Correspondence to: J. H. McAuley, HMBU, Institute of Neurology, 23 Queen Square, London WC1N 3BG, UK E-mail: jhmcauley{at}clara.co.uk

Primary orthostatic tremor is characterized by unsteadiness and shakiness of the legs while standing. It is due to a remarkably strong and regular EMG modulation at ~16 Hz that is thought to be of CNS origin. Previous studies have shown that the tremor frequency is the same in all involved muscles and that the time relation between bursts of activity in different muscles may be fixed (e.g. always co-contracting or always contracting in an alternating pattern). Here we have used frequency domain analysis of postural muscle EMG signals in five primary orthostatic tremor patients and in two normal controls to explore the nature of such fixed timing patterns.
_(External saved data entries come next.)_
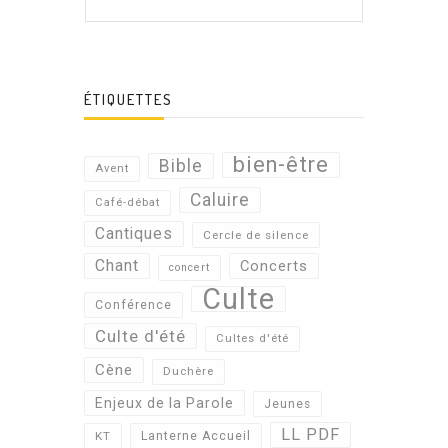
ÉTIQUETTES
bien-être
Bible
Avent
Caluire
Café-débat
Cantiques
Cercle de silence
Chant
Concerts
concert
Culte
Conférence
Culte d'été
Cultes d'été
Cène
Duchère
Enjeux de la Parole
Jeunes
LL PDF
KT
Lanterne Accueil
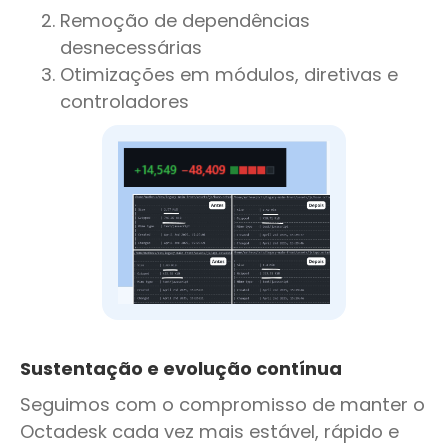
Remoção de dependências
desnecessárias
Otimizações em módulos, diretivas e
controladores
Sustentação e evolução contínua
Seguimos com o compromisso de manter o
Octadesk cada vez mais estável, rápido e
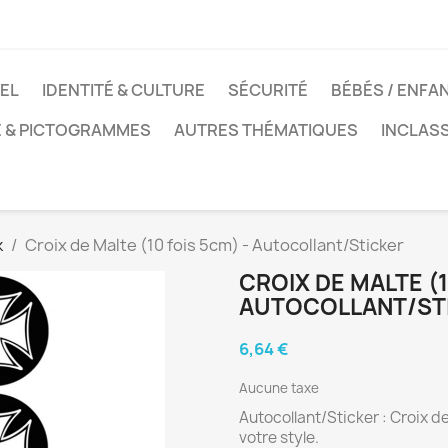
EL
IDENTITÉ & CULTURE
SÉCURITÉ
BÉBÉS / ENFA
E & PICTOGRAMMES
AUTRES THÉMATIQUES
INCLAS
k
Croix de Malte (10 fois 5cm) - Autocollant/Sticker
CROIX DE MALTE (1
AUTOCOLLANT/ST
6,64 €
Aucune taxe
Autocollant/Sticker : Croix de
votre style.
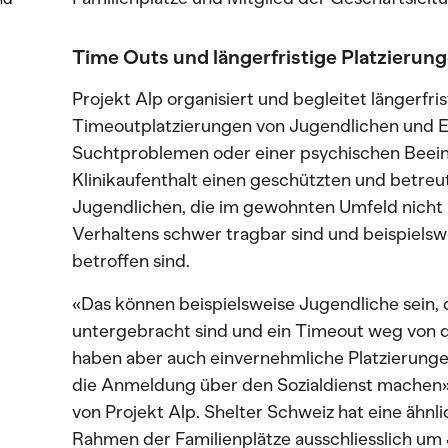
Time Outs und längerfristige Platzierun
Projekt Alp organisiert und begleitet längerfri
Timeoutplatzierungen von Jugendlichen und E
Suchtproblemen oder einer psychischen Beein
Klinikaufenthalt einen geschützten und betr
Jugendlichen, die im gewohnten Umfeld nicht
Verhaltens schwer tragbar sind und beispiels
betroffen sind.
«Das können beispielsweise Jugendliche sein, 
untergebracht sind und ein Timeout weg von
haben aber auch einvernehmliche Platzierungen
die Anmeldung über den Sozialdienst machen», 
von Projekt Alp. Shelter Schweiz hat eine ähnli
Rahmen der Familienplätze ausschliesslich um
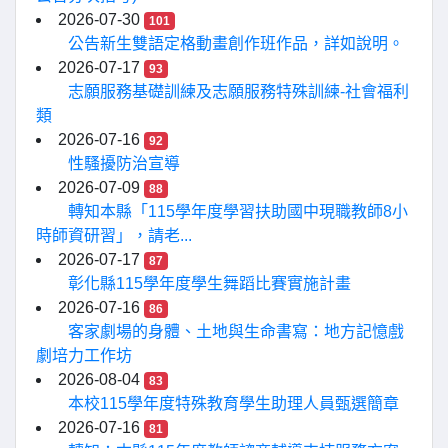
2026-07-30
101
公告新生雙語定格動畫創作班作品，詳如說明。
2026-07-17
93
志願服務基礎訓練及志願服務特殊訓練-社會福利
類
2026-07-16
92
性騷擾防治宣導
2026-07-09
88
轉知本縣「115學年度學習扶助國中現職教師8小
時師資研習」，請老...
2026-07-17
87
彰化縣115學年度學生舞蹈比賽實施計畫
2026-07-16
86
客家劇場的身體、土地與生命書寫：地方記憶戲
劇培力工作坊
2026-08-04
83
本校115學年度特殊教育學生助理人員甄選簡章
2026-07-16
81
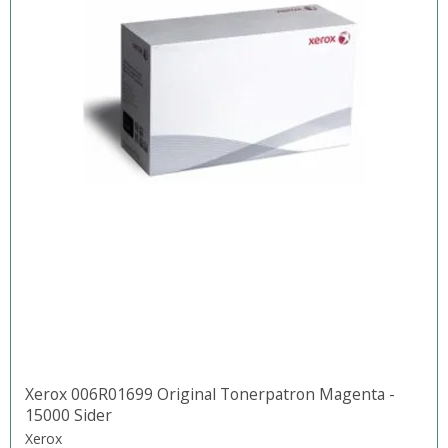
Xerox 006R01699 Original Tonerpatron Magenta -
15000 Sider
Xerox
The timing is found not to relate simply to the relative conduction times for passage of rhythmic bursts from a central oscillation to different muscles. Indeed, although the timing pattern (expressed as phase) of the 16-Hz EMG bursts in different postural muscles remains constant while the subject adopts a certain steady posture, it is different for different subjects and also changes when the same subject adopts a different posture. It seems unlikely that such complex task-dependent timing relations of rhythmic postural muscle activity are due to the primary pathology of primary orthostatic tremor. Instead, we suggest that the abnormally strong peripheral manifestation of a 16-Hz CNS oscillation merely unmasks normal central processes so that the timing patterns may provide a clue to the nature of postural motor control.